Any dreams of a speedy return to the mound for reigning American League Cy Young Award winner Gerrit Cole were dashed Thursday when the New York Yankees moved the right-hander to the 60-day injured list due to elbow inflammation.

On March 16, Cole said he wouldn’t throw for three to four weeks in an effort to heal his ailing throwing elbow, telling reporters that nerve irritation and edema were the source of his problem, with rest and recovery the prescription.

The Yankees finalized their Opening Day roster Thursday morning, also moving right-handers Tommy Kahnle (right shoulder inflammation) and McKinley Moore (right knee bursitis) to the 15-day IL and infielders DJ LeMahieu (right foot contusion) and Oswald Peraza (right shoulder strain) to the 10-day IL. All four moves were retroactive to Monday.
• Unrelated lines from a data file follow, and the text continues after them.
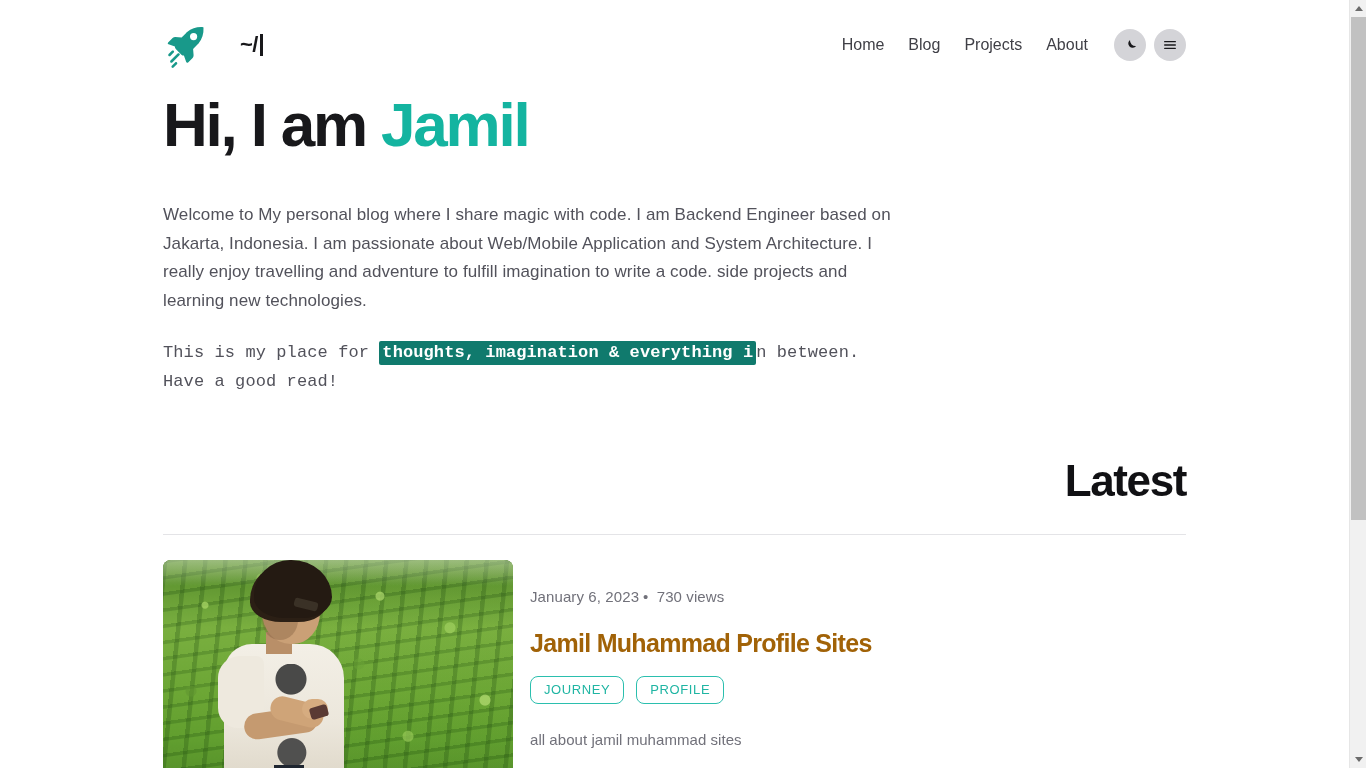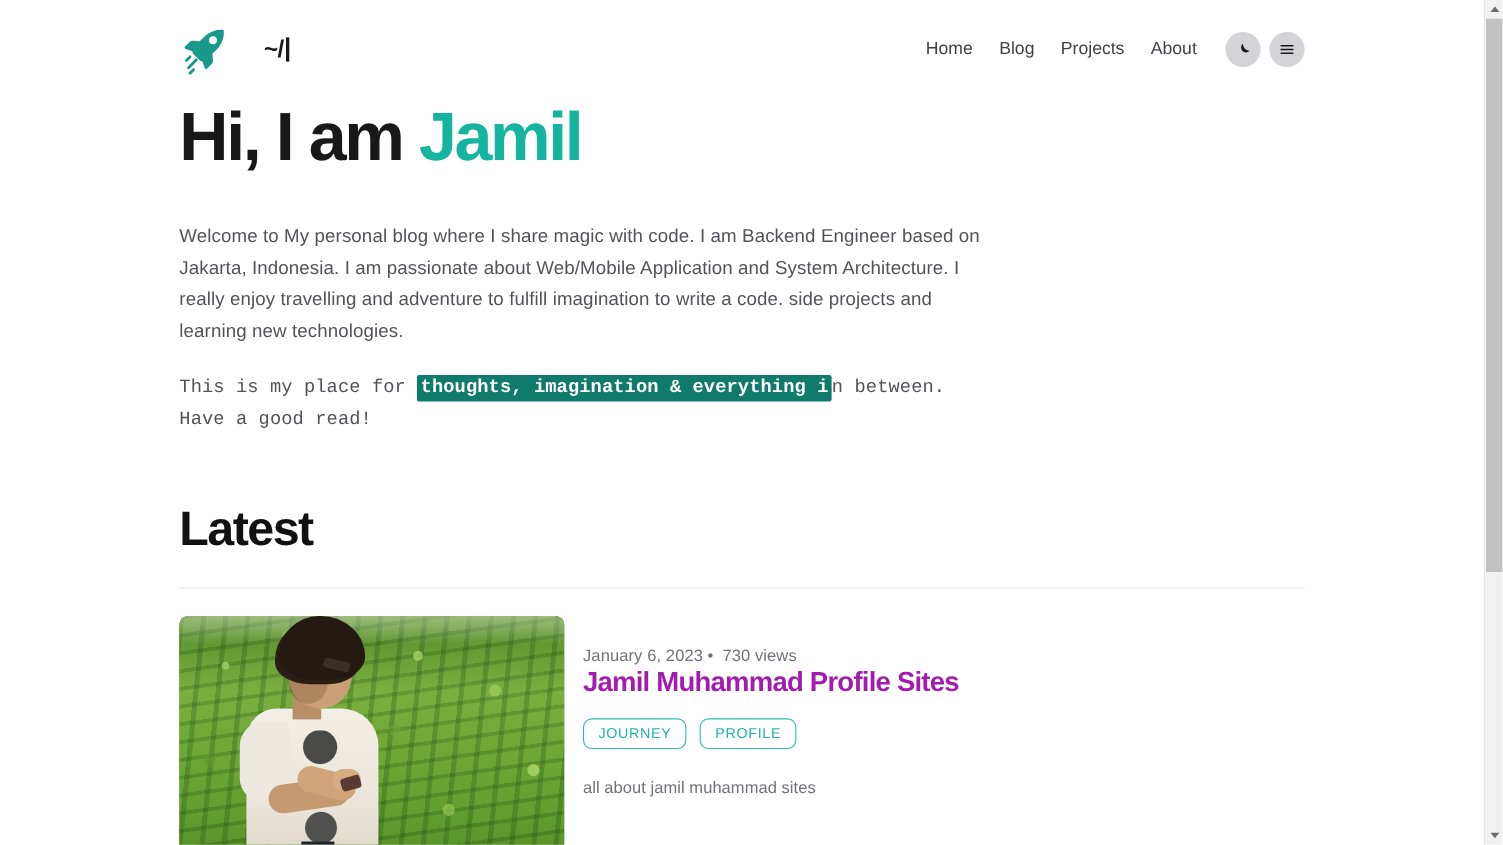--- a/index.html
+++ b/index.html
@@ -151,6 +151,7 @@
     letter-spacing: -1.4px;
     color: #111114;
     margin-top: 60px;
+    text-align: right;
   }
 
   .divider {

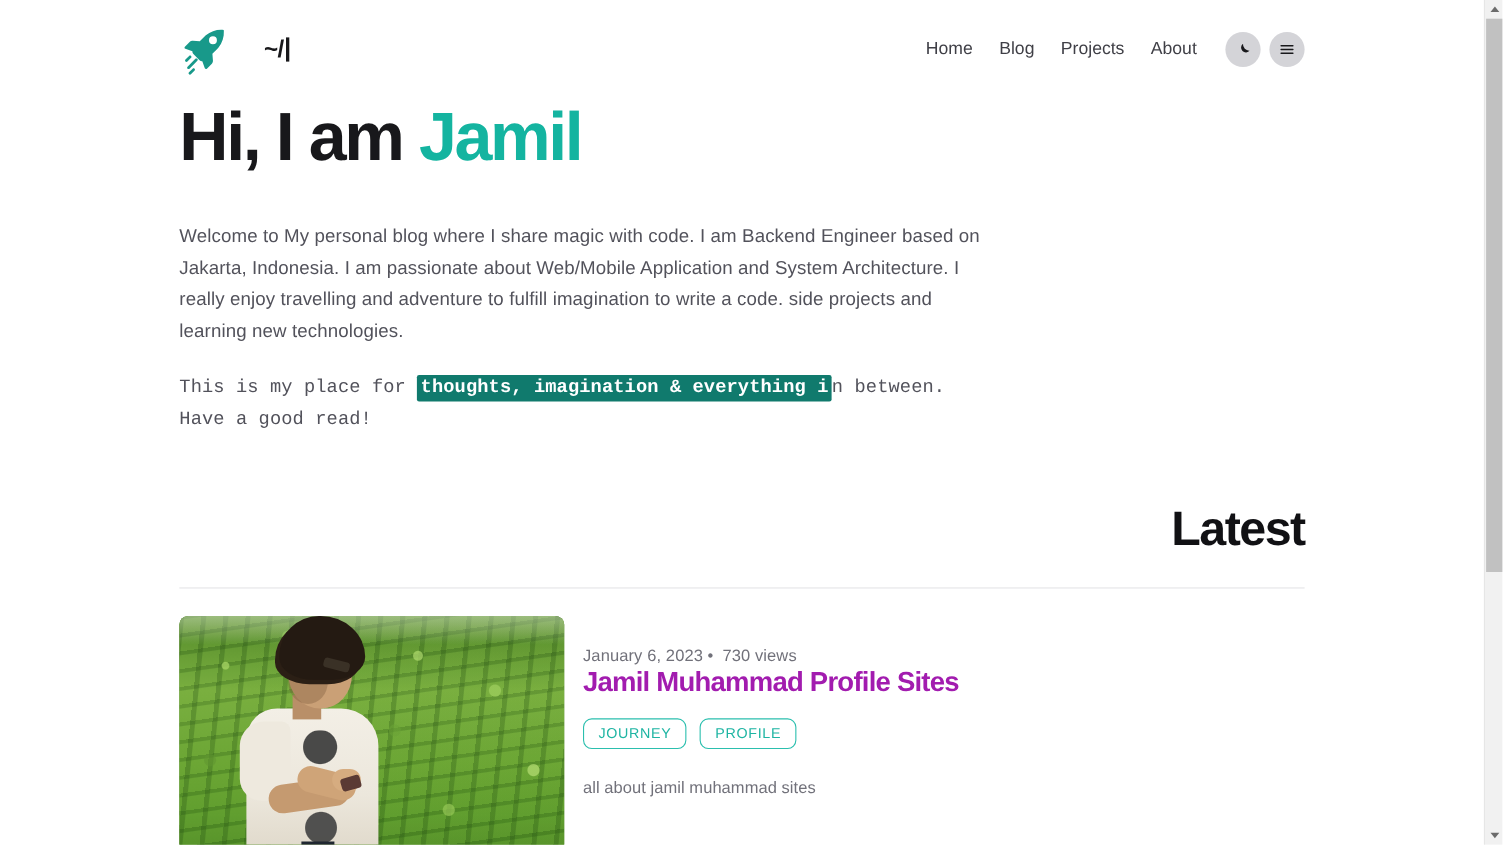--- a/index.html
+++ b/index.html
@@ -291,10 +291,11 @@
   .post-meta .dot { margin: 0 4px; }
 
   .post-title {
+    margin-top: 23px;
     font-size: 25px;
     font-weight: 700;
     letter-spacing: -0.7px;
-    color: #a21caf;
+    color: #a16207;
     line-height: 1.2;
   }
 

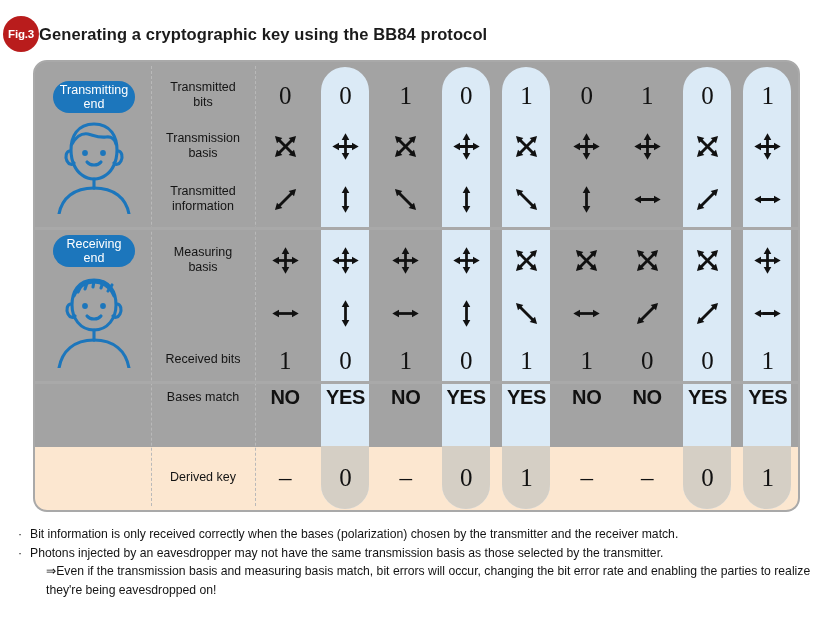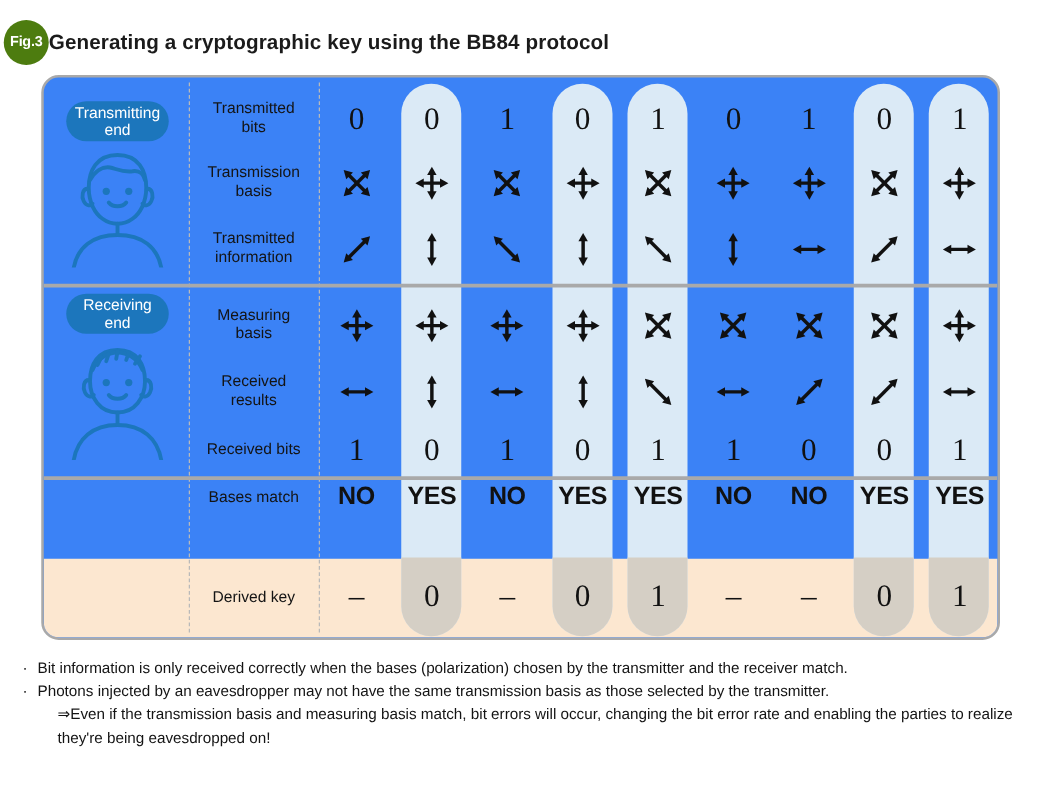--- a/index.html
+++ b/index.html
@@ -12,7 +12,7 @@
   
   .header{position:absolute;left:0;top:14px;width:840px;height:40px;display:flex;align-items:center;}
   .fig-badge{
-    width:36px;height:36px;border-radius:50%;background:#4d7c0f;color:#ffffff;
+    width:36px;height:36px;border-radius:50%;background:#b91c1c;color:#ffffff;
     display:flex;align-items:center;justify-content:center;
     font-size:11.5px;font-weight:bold;letter-spacing:-.2px;margin-left:3px;flex:0 0 auto;
   }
New York added newly acquired infielder Jon Berti to the active roster, recalled right-hander Luis Gil from Triple-A Scranton/Wilkes-Barre and signed right-hander Nick Burdi to a major league contract and selected him to the roster.

Cole, 33, pitched just twice this spring, once in a Grapefruit League game on March 1 and then in a simulated game six days later. He subsequently was shut down and underwent medical tests.

Cole has been one of the most durable pitchers in the majors, making at least 30 starts in every season since 2017 except for the pandemic-shortened 2020 campaign.

Cole is coming off a season in which he went 15-4 while leading the AL in ERA (2.63) and innings pitched (209). He struck out 222 and walked 48.

The Yankees open the 2024 season at the Houston Astros. Nestor Cortes will start for the Yankees against Framber Valdez in a matchup of left-handers.